Starting from the first line below, count every line holding the word "down", then state the total alone.

*** Opening Source data ***

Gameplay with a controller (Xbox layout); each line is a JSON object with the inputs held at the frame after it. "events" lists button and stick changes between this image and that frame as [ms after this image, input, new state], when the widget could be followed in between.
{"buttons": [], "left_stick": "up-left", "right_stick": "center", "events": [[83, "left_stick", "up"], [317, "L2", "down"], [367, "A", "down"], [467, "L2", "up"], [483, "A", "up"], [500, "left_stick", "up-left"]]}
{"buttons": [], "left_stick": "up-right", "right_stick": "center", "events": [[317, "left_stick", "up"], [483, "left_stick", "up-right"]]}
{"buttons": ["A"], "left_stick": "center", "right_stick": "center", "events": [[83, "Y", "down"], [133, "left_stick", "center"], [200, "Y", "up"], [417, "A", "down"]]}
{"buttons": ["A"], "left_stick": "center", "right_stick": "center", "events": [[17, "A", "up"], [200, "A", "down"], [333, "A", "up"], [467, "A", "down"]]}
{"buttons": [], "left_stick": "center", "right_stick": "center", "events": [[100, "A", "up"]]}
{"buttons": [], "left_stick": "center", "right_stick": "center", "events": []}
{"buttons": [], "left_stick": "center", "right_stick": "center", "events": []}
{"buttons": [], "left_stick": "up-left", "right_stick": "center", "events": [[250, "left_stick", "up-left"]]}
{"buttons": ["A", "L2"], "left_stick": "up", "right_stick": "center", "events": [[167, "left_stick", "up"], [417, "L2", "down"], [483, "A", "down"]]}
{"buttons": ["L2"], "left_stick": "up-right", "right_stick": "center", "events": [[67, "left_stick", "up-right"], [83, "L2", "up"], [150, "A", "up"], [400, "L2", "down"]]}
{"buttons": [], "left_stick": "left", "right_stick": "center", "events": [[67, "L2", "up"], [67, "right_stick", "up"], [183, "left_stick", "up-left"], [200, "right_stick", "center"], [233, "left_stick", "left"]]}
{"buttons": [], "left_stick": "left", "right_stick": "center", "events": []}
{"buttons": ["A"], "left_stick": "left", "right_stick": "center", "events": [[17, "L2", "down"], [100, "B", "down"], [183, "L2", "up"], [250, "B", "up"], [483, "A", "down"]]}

*** Closing Source data ***

Answer to this task:
6